INSTRUÇÃO 1:
No texto sobre o romance de Kazuo Ishiguro, qual é o nome da filha caçula de Masuji Ono?

TRECHO DO DOCUMENTO:
________________________________________

Um artista do mundo flutuante, de Kazuo Ishiguro
Por Pedro Fernandes
Há uma passagem de Um artista do mundo flutuante importante
de ser recuperada aqui porque, em parte, justifica a existência do próprio
romance. Não é o caso, ressalte-se, que estejamos numa obra
de cariz metaficcional – ao menos não diretamente.
Preocupado com a reputação da família para o bom casamento da
filha caçula, Noriko, Masuji Ono revisita algumas das
figuras de Kawabe, aquelas mais próximas no seu passado. Numa das
ocasiões, encontra-se diante de uma pintura que
julga ser do amigo Kuroda; o jovem rapaz que o recebe
responde, meio acanhado, que se trata de um trabalho de sua autoria.
Admirado, o protagonista afirma que, antes de desenvolver um estilo que o
defina, todo artista começa por imitar bem aos seus mestres.

________________________________________

DADOS FORNECIDOS:

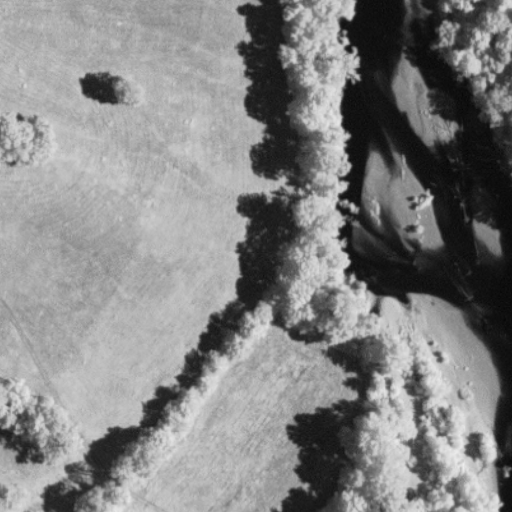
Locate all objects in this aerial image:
river: (376, 239)
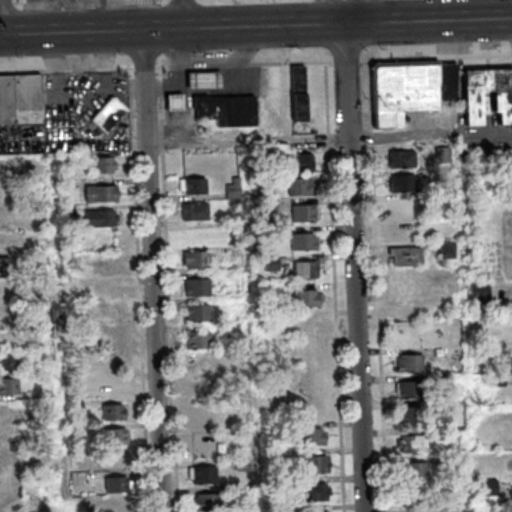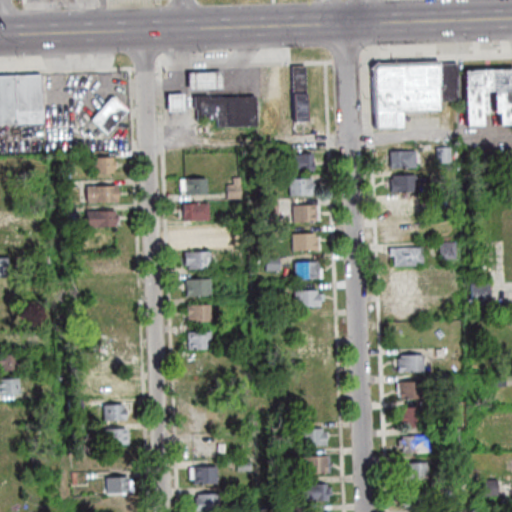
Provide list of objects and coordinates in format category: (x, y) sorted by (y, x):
road: (337, 12)
road: (182, 14)
road: (97, 15)
road: (255, 26)
road: (436, 54)
road: (346, 59)
road: (243, 63)
road: (144, 66)
road: (66, 68)
building: (200, 78)
building: (203, 79)
road: (130, 82)
road: (57, 83)
building: (409, 88)
building: (409, 89)
building: (284, 93)
building: (487, 95)
road: (160, 96)
building: (485, 96)
building: (284, 97)
building: (20, 99)
building: (22, 100)
building: (171, 100)
parking lot: (93, 102)
building: (174, 102)
road: (79, 103)
road: (131, 105)
building: (226, 109)
building: (226, 109)
building: (108, 114)
building: (108, 114)
building: (296, 135)
road: (161, 139)
building: (445, 155)
building: (401, 158)
building: (401, 158)
building: (299, 160)
building: (300, 161)
building: (103, 163)
building: (103, 164)
building: (4, 171)
building: (4, 171)
building: (402, 182)
building: (41, 183)
building: (402, 183)
building: (192, 185)
building: (192, 185)
building: (301, 185)
building: (302, 185)
building: (231, 190)
building: (100, 192)
building: (100, 193)
building: (402, 206)
building: (403, 206)
building: (193, 209)
building: (66, 210)
building: (194, 210)
building: (304, 211)
building: (304, 211)
building: (267, 212)
building: (6, 215)
building: (6, 215)
building: (101, 217)
building: (101, 217)
building: (38, 221)
building: (401, 230)
building: (401, 230)
building: (197, 234)
building: (197, 234)
building: (231, 239)
building: (6, 240)
building: (6, 240)
building: (303, 240)
building: (304, 240)
building: (447, 250)
building: (447, 250)
building: (406, 254)
road: (351, 255)
building: (406, 255)
building: (197, 258)
building: (197, 259)
building: (271, 261)
building: (41, 265)
building: (6, 266)
building: (6, 266)
building: (306, 269)
building: (307, 269)
road: (150, 271)
building: (404, 280)
building: (404, 280)
road: (376, 284)
building: (197, 285)
building: (197, 286)
road: (334, 286)
building: (275, 287)
building: (104, 289)
building: (104, 289)
building: (7, 290)
building: (7, 290)
building: (479, 292)
building: (479, 292)
building: (307, 297)
building: (308, 297)
building: (443, 297)
building: (443, 297)
building: (75, 305)
building: (405, 308)
building: (405, 308)
building: (197, 311)
building: (197, 312)
road: (139, 313)
building: (6, 314)
building: (109, 314)
building: (109, 314)
building: (42, 317)
building: (275, 317)
building: (308, 325)
building: (308, 325)
building: (77, 328)
road: (168, 332)
building: (110, 334)
building: (110, 334)
building: (7, 337)
building: (198, 339)
building: (198, 339)
building: (93, 349)
building: (307, 352)
building: (308, 353)
building: (9, 361)
building: (9, 361)
building: (111, 361)
building: (111, 361)
building: (409, 361)
building: (409, 362)
building: (201, 367)
building: (201, 367)
building: (42, 370)
building: (438, 376)
building: (310, 380)
building: (496, 380)
building: (310, 381)
building: (9, 385)
building: (9, 385)
building: (112, 386)
building: (113, 386)
building: (408, 388)
building: (408, 388)
building: (38, 391)
street lamp: (373, 397)
building: (282, 399)
building: (75, 404)
building: (75, 404)
building: (314, 408)
building: (314, 408)
building: (114, 411)
building: (114, 411)
building: (489, 411)
building: (411, 415)
building: (411, 416)
building: (202, 420)
building: (202, 420)
building: (283, 425)
building: (73, 426)
building: (116, 434)
building: (116, 435)
building: (312, 435)
building: (448, 435)
building: (312, 436)
building: (412, 443)
building: (412, 444)
building: (202, 446)
building: (203, 446)
building: (115, 458)
building: (14, 459)
building: (15, 459)
building: (116, 459)
building: (445, 460)
building: (241, 462)
building: (313, 463)
building: (314, 463)
building: (413, 470)
building: (413, 470)
building: (202, 474)
building: (202, 474)
building: (78, 476)
building: (278, 479)
building: (116, 483)
building: (116, 484)
building: (488, 486)
building: (489, 486)
building: (315, 491)
building: (315, 491)
building: (414, 498)
building: (414, 498)
building: (206, 502)
building: (206, 502)
building: (276, 508)
building: (318, 511)
building: (318, 511)
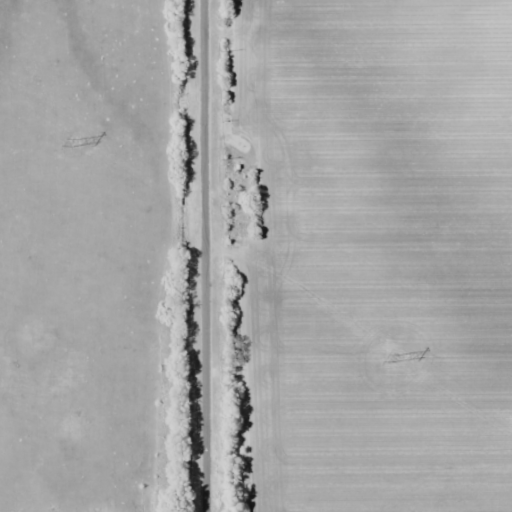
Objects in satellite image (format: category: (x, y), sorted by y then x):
power tower: (73, 143)
road: (201, 256)
power tower: (394, 358)
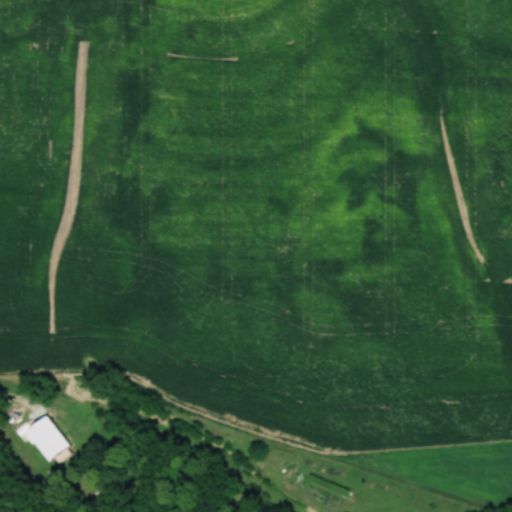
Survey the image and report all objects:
road: (22, 400)
building: (39, 442)
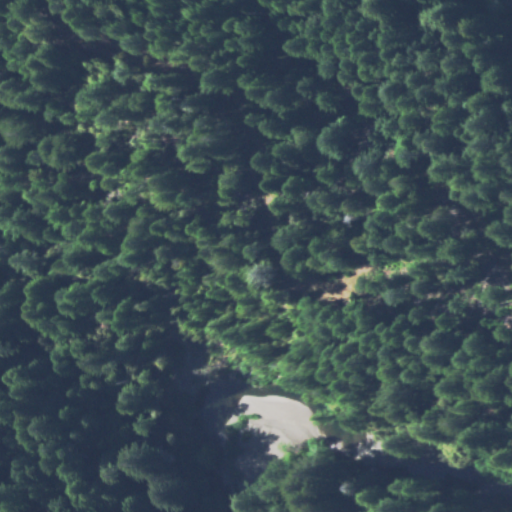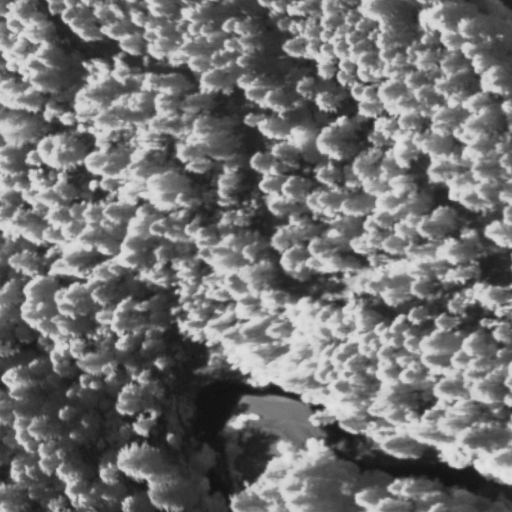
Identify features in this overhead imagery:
river: (287, 394)
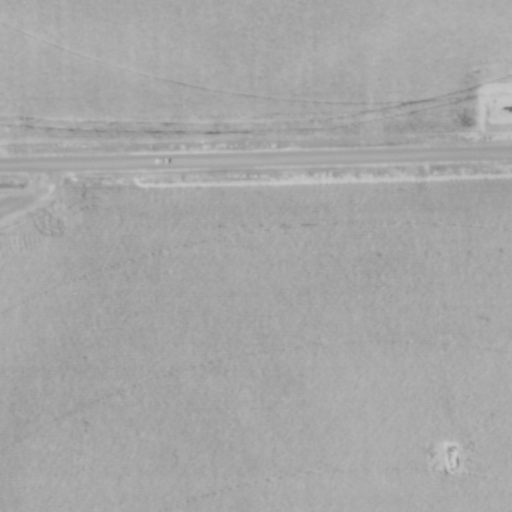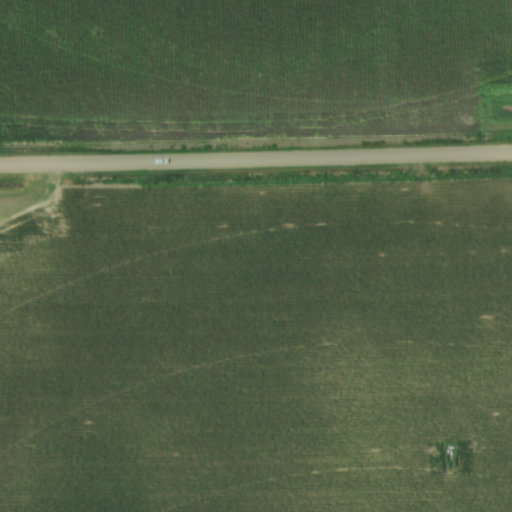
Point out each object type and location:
crop: (246, 58)
road: (256, 160)
crop: (257, 345)
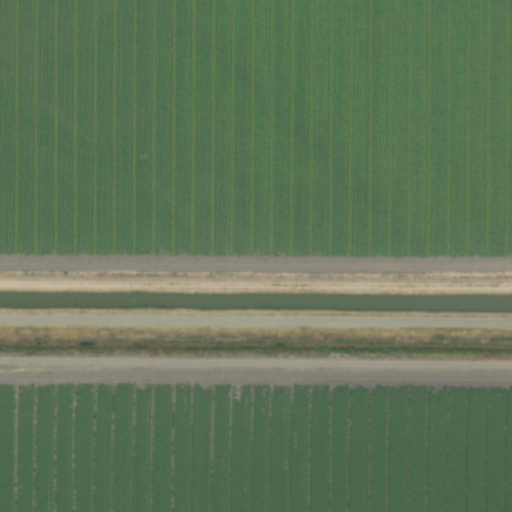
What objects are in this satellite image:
road: (256, 338)
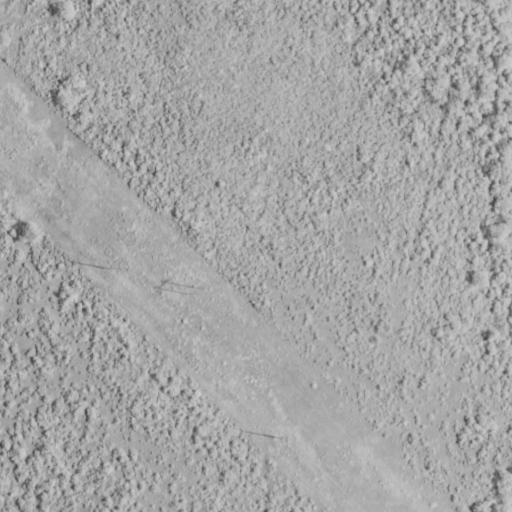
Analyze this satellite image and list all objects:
power tower: (105, 271)
power tower: (189, 290)
power tower: (273, 439)
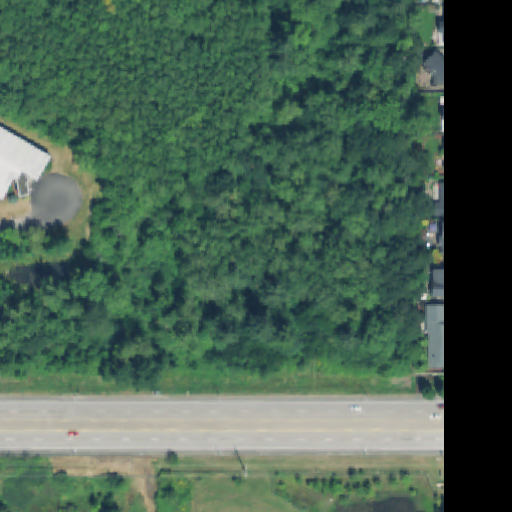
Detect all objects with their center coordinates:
building: (459, 0)
building: (464, 2)
building: (458, 29)
building: (460, 30)
building: (453, 71)
building: (456, 74)
building: (458, 115)
building: (462, 118)
building: (462, 153)
building: (465, 155)
building: (19, 159)
building: (20, 168)
road: (511, 186)
building: (22, 187)
building: (458, 201)
building: (460, 202)
road: (510, 215)
road: (32, 219)
building: (457, 238)
building: (459, 239)
building: (449, 282)
building: (448, 283)
road: (499, 324)
building: (439, 338)
building: (440, 339)
road: (255, 427)
road: (468, 468)
road: (490, 468)
park: (221, 506)
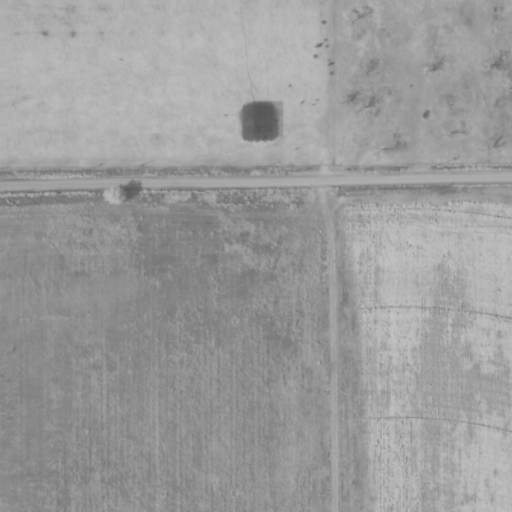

________________________________________

INSTRUÇÃO 2:
Coloque em uma lista numerada as linhas do conjunto de dados de satélite, desde a primeira até a linha que contém "river: (376, 239)", com as duas pontas incluídas e sem as linhas em branco. Deixe as imagens fora da resposta.

RESPOSTA 1:
Noriko.

RESPOSTA 2:
1. Locate all objects in this aerial image:
2. river: (376, 239)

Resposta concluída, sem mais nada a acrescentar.